Approach to the Common Peroneal Nerve
The common peroneal nerve around the fibular neck is approached through a longitudinal incision posterior to the fibular head, providing access to the nerve as it wraps around the bone. The approach is used for common peroneal nerve decompression, exploration of nerve injury, and operative management of peroneal nerve palsy. The nerve is identified and traced from the popliteal fossa around the fibular neck and into its bifurcation into the deep and superficial peroneal branches.

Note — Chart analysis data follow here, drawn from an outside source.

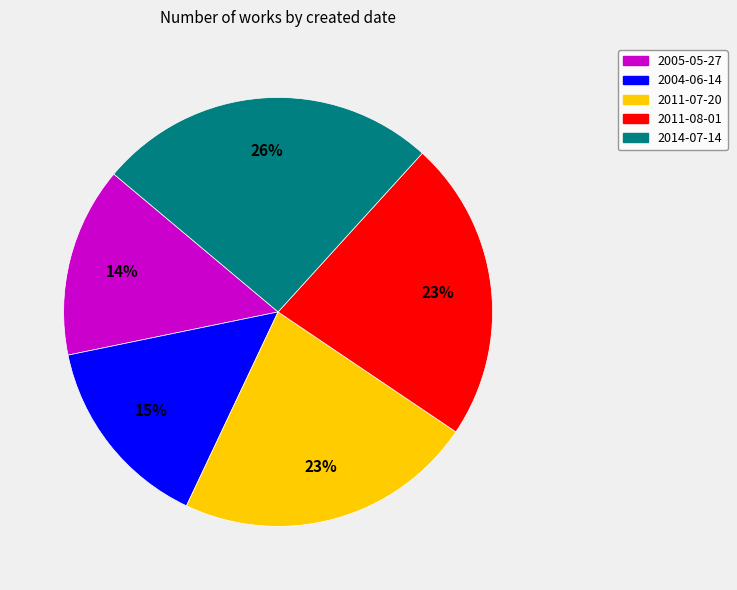

Is 2011-07-20 the majority of the pie?

No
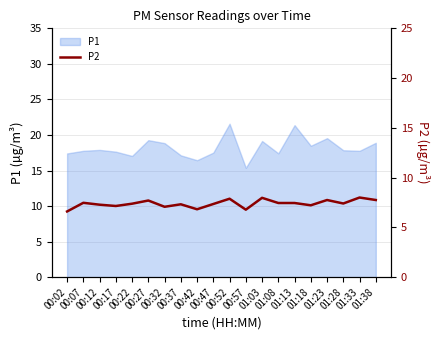

Which has a higher value, 00:57 or 01:23?

01:23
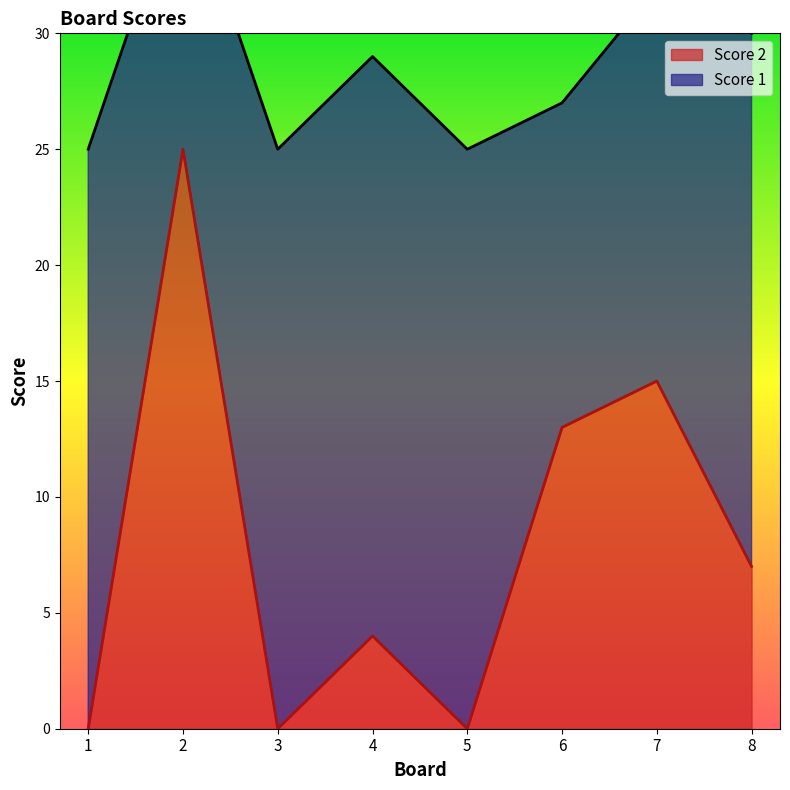

What is the ratio of the value at 2 to the value at 6?

1.9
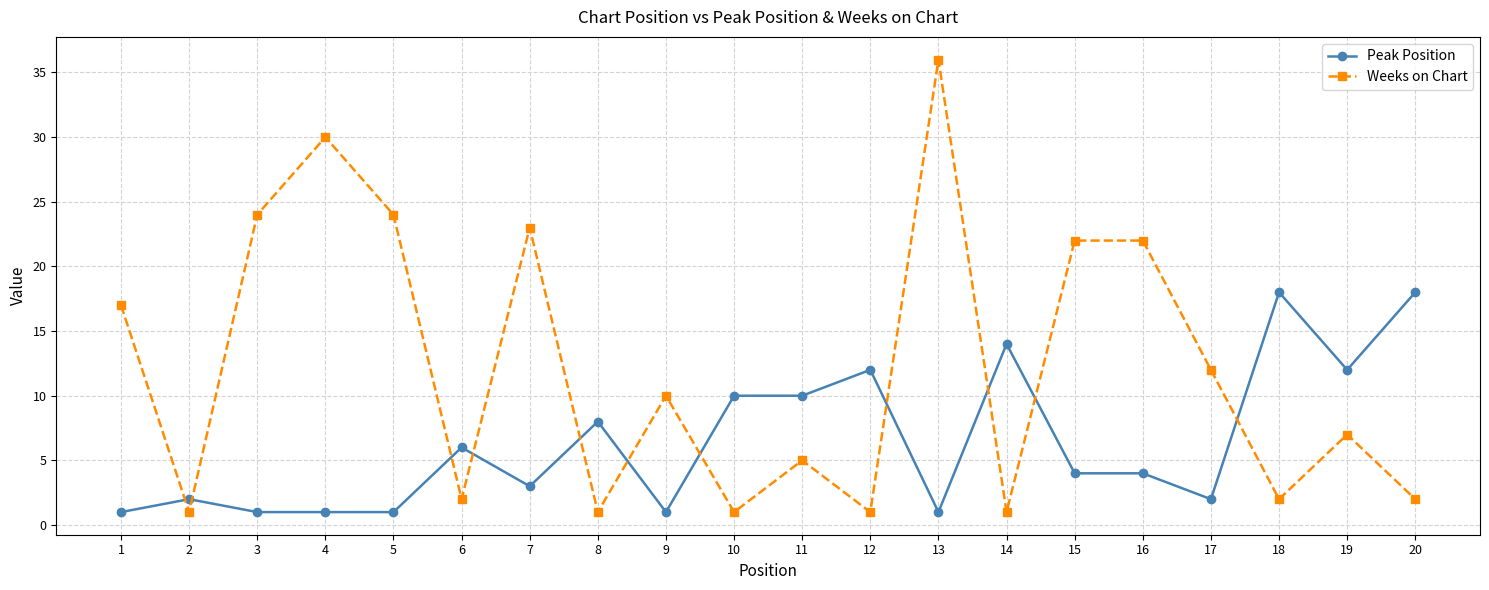

At how many categories does at least one series exceed 21?

7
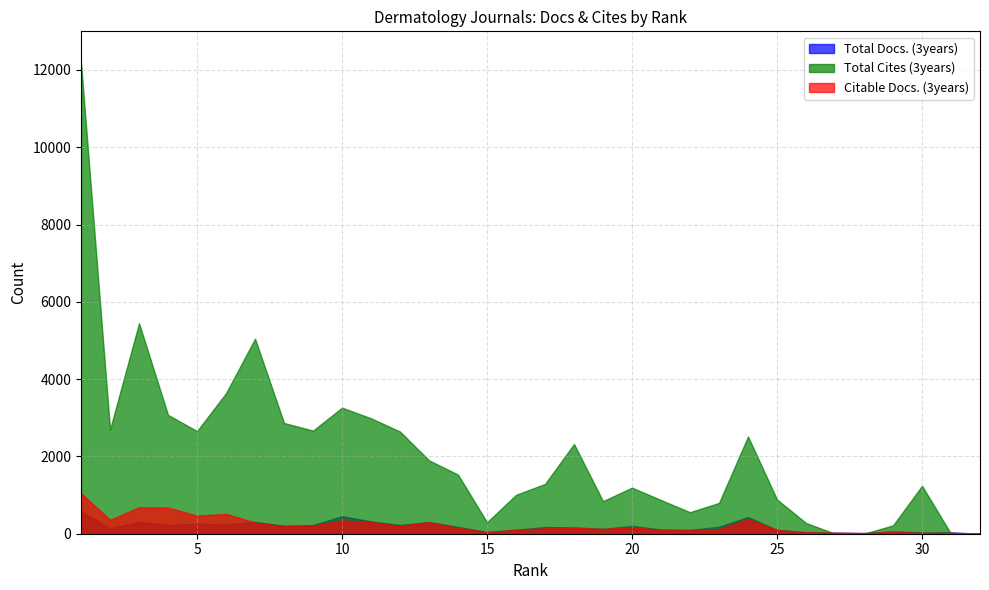

True or false: Citable Docs. (3years) has more than 0 points higher than both neighbors.

True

Summary and Take-Home Points
The lower leg contains four muscular compartments (anterior with dorsiflexors and deep peroneal nerve, lateral with peroneal muscles and superficial peroneal nerve, superficial posterior with gastrocsoleus and plantaris, deep posterior with deep flexors and tibialis posterior with the tibial nerve and posterior tibial artery). The anteromedial subcutaneous surface of the tibia is the principal landmark and is used for the anteromedial approach to the tibial shaft, with the caveat of thin soft-tissue coverage and substantial wound healing concerns. The fibular approaches use a lateral incision for the shaft (with the superficial peroneal nerve crossing the field) and a posterolateral incision for the proximal fibula (with the common peroneal nerve at substantial risk around the fibular neck). Leg fasciotomy using the Mubarak double-incision technique (lateral incision for anterior and lateral compartments; medial incision for superficial and deep posterior compartments) is the standard treatment for leg compartment syndrome — the most common compartment syndrome in the body. The principal neurovascular structures of the leg include the anterior tibial artery and deep peroneal nerve (anterior compartment), the peroneal artery (lateral and deep posterior compartments), the posterior tibial artery and tibial nerve (deep posterior
compartment), the superficial peroneal nerve (lateral compartment, becoming subcutaneous in the distal third), the sural nerve (subcutaneous posterolateral leg, the classical donor for nerve grafting), and the saphenous vein and nerve (subcutaneous medial leg). The chapter that follows turns to the ankle and foot, completing the lower extremity anatomical sequence.